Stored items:
::::::::
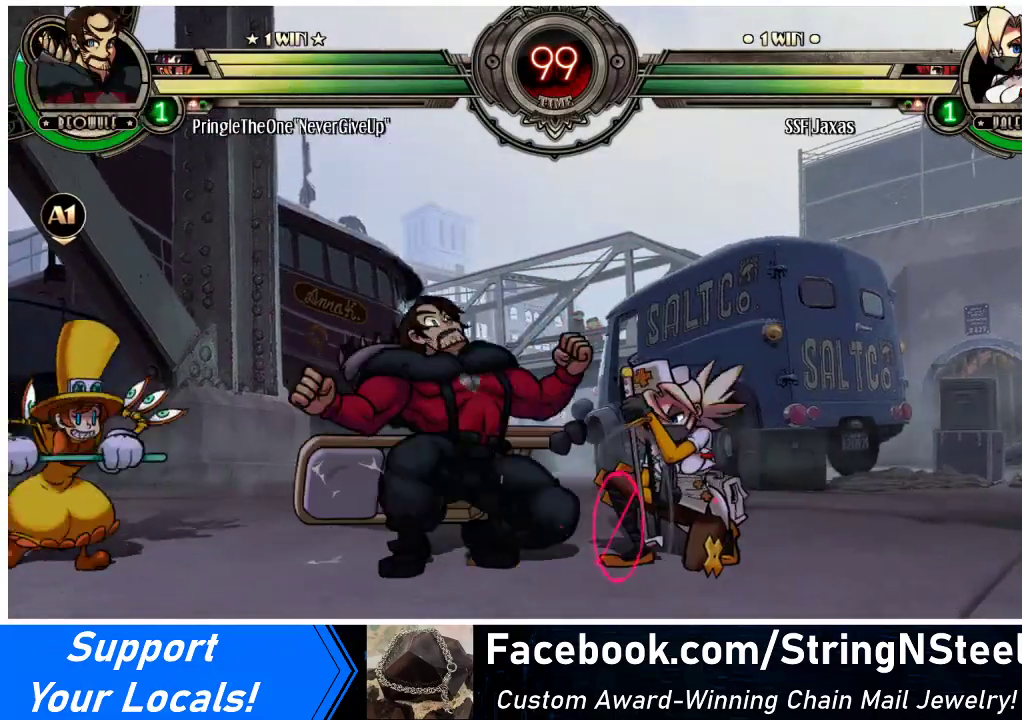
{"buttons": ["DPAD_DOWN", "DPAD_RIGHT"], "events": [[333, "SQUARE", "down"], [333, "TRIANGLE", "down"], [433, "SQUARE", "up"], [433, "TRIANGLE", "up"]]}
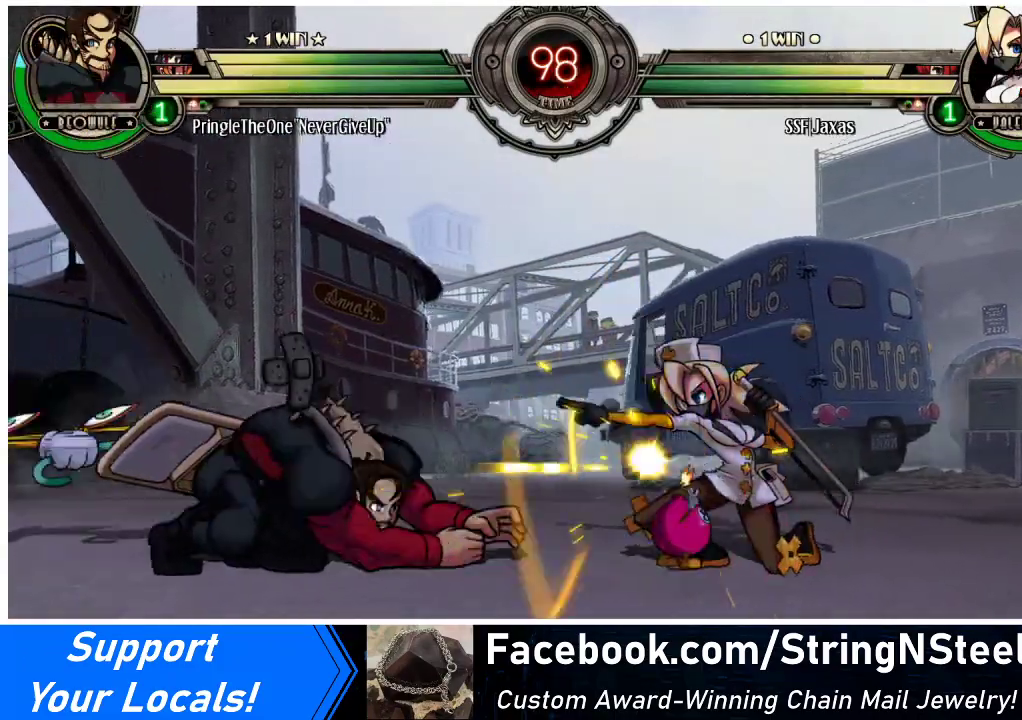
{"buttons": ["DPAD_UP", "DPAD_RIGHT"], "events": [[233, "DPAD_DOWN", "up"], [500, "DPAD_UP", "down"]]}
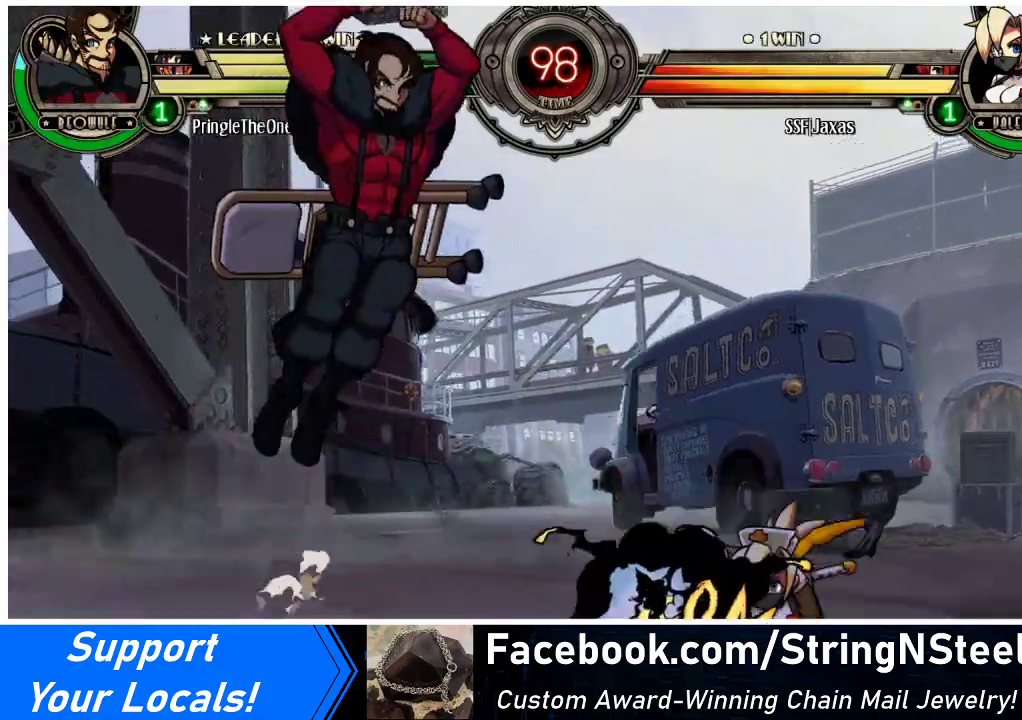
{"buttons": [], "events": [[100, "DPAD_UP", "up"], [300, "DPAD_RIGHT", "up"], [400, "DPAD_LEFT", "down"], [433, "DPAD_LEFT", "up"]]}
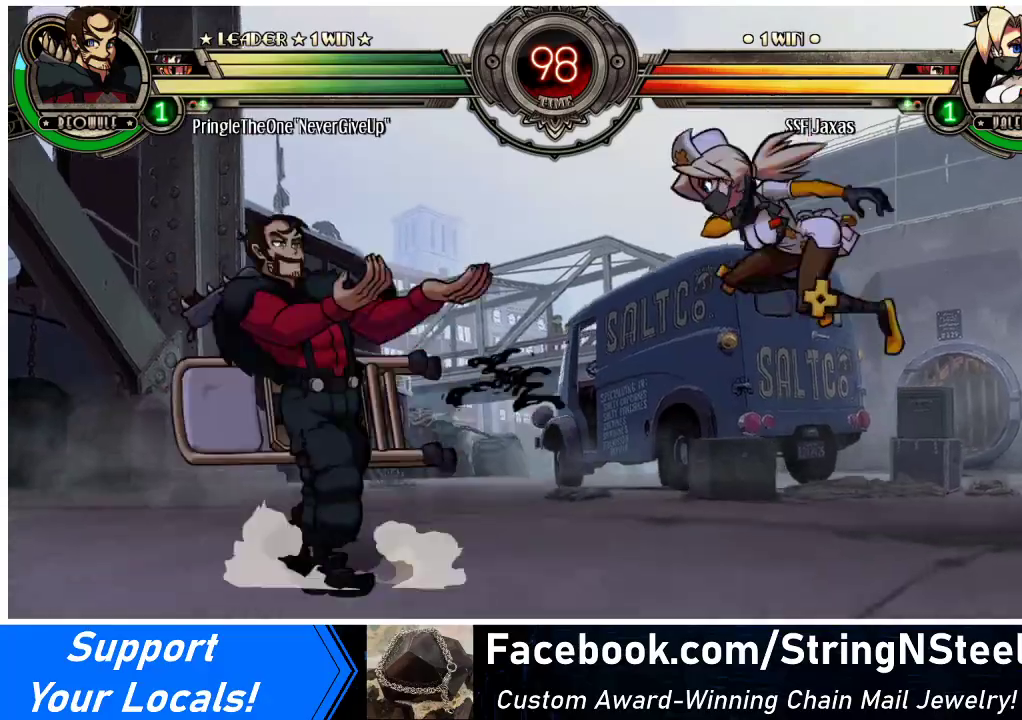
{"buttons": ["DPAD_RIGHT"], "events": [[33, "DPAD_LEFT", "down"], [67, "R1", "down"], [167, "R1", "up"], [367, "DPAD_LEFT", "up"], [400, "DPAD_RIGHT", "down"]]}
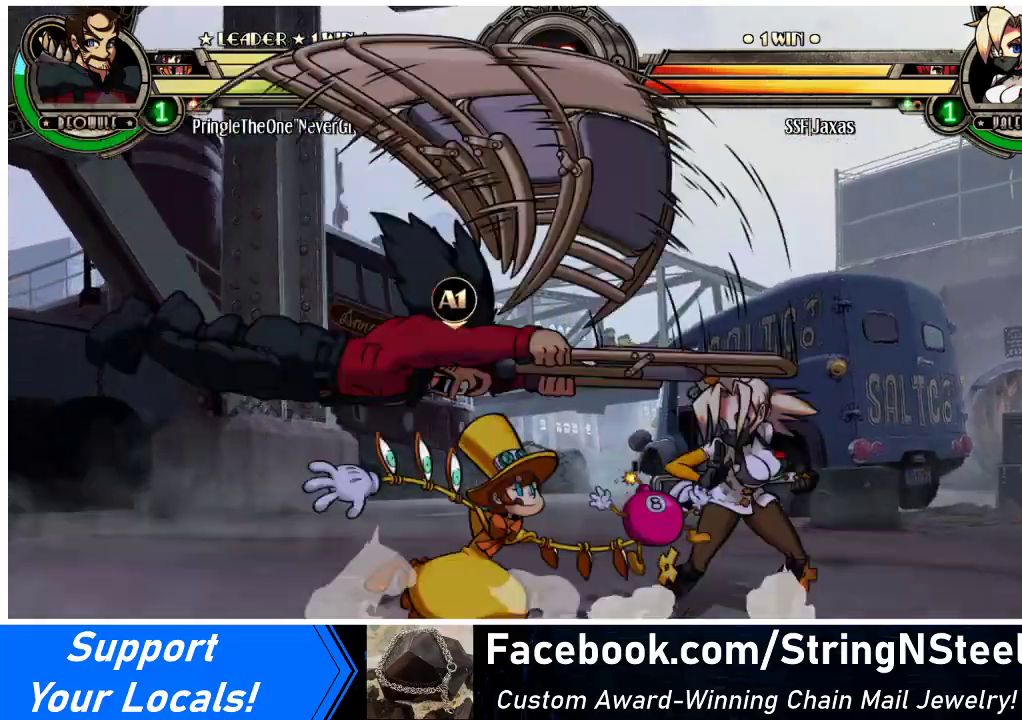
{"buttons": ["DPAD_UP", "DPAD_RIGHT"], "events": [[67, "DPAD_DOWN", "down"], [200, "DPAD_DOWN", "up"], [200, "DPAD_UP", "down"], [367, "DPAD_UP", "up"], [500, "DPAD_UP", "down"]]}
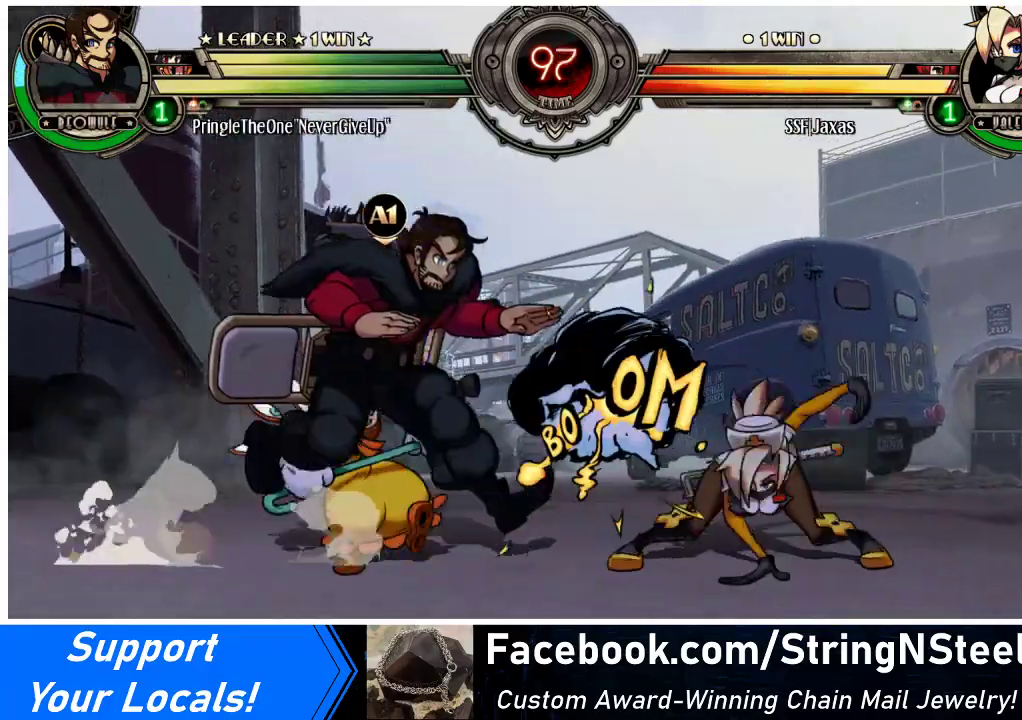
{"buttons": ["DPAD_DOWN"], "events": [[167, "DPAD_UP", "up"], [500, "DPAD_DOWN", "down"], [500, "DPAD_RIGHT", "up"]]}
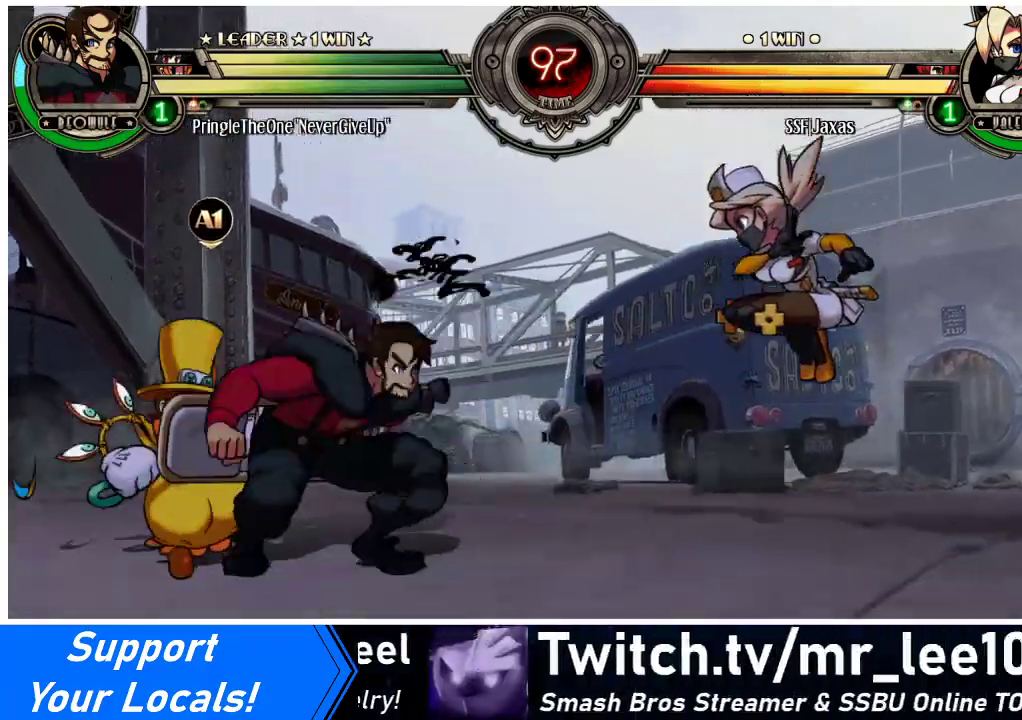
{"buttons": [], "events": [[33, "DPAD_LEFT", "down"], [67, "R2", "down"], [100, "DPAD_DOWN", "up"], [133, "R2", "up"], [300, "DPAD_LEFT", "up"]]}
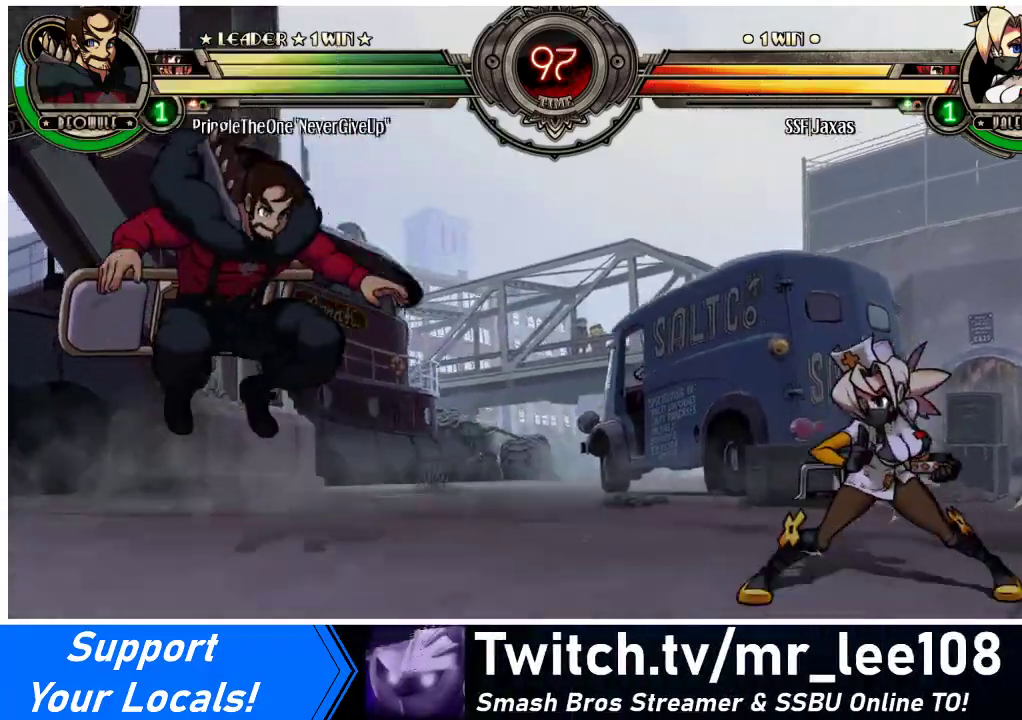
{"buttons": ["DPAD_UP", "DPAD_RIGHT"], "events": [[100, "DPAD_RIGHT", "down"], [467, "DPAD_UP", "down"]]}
::::::::
Task item — Without the pictures, give the entries above back exactly.

Written solution —
{"buttons": ["DPAD_DOWN", "DPAD_RIGHT"], "events": [[333, "SQUARE", "down"], [333, "TRIANGLE", "down"], [433, "SQUARE", "up"], [433, "TRIANGLE", "up"]]}
{"buttons": ["DPAD_UP", "DPAD_RIGHT"], "events": [[233, "DPAD_DOWN", "up"], [500, "DPAD_UP", "down"]]}
{"buttons": [], "events": [[100, "DPAD_UP", "up"], [300, "DPAD_RIGHT", "up"], [400, "DPAD_LEFT", "down"], [433, "DPAD_LEFT", "up"]]}
{"buttons": ["DPAD_RIGHT"], "events": [[33, "DPAD_LEFT", "down"], [67, "R1", "down"], [167, "R1", "up"], [367, "DPAD_LEFT", "up"], [400, "DPAD_RIGHT", "down"]]}
{"buttons": ["DPAD_UP", "DPAD_RIGHT"], "events": [[67, "DPAD_DOWN", "down"], [200, "DPAD_DOWN", "up"], [200, "DPAD_UP", "down"], [367, "DPAD_UP", "up"], [500, "DPAD_UP", "down"]]}
{"buttons": ["DPAD_DOWN"], "events": [[167, "DPAD_UP", "up"], [500, "DPAD_DOWN", "down"], [500, "DPAD_RIGHT", "up"]]}
{"buttons": [], "events": [[33, "DPAD_LEFT", "down"], [67, "R2", "down"], [100, "DPAD_DOWN", "up"], [133, "R2", "up"], [300, "DPAD_LEFT", "up"]]}
{"buttons": ["DPAD_UP", "DPAD_RIGHT"], "events": [[100, "DPAD_RIGHT", "down"], [467, "DPAD_UP", "down"]]}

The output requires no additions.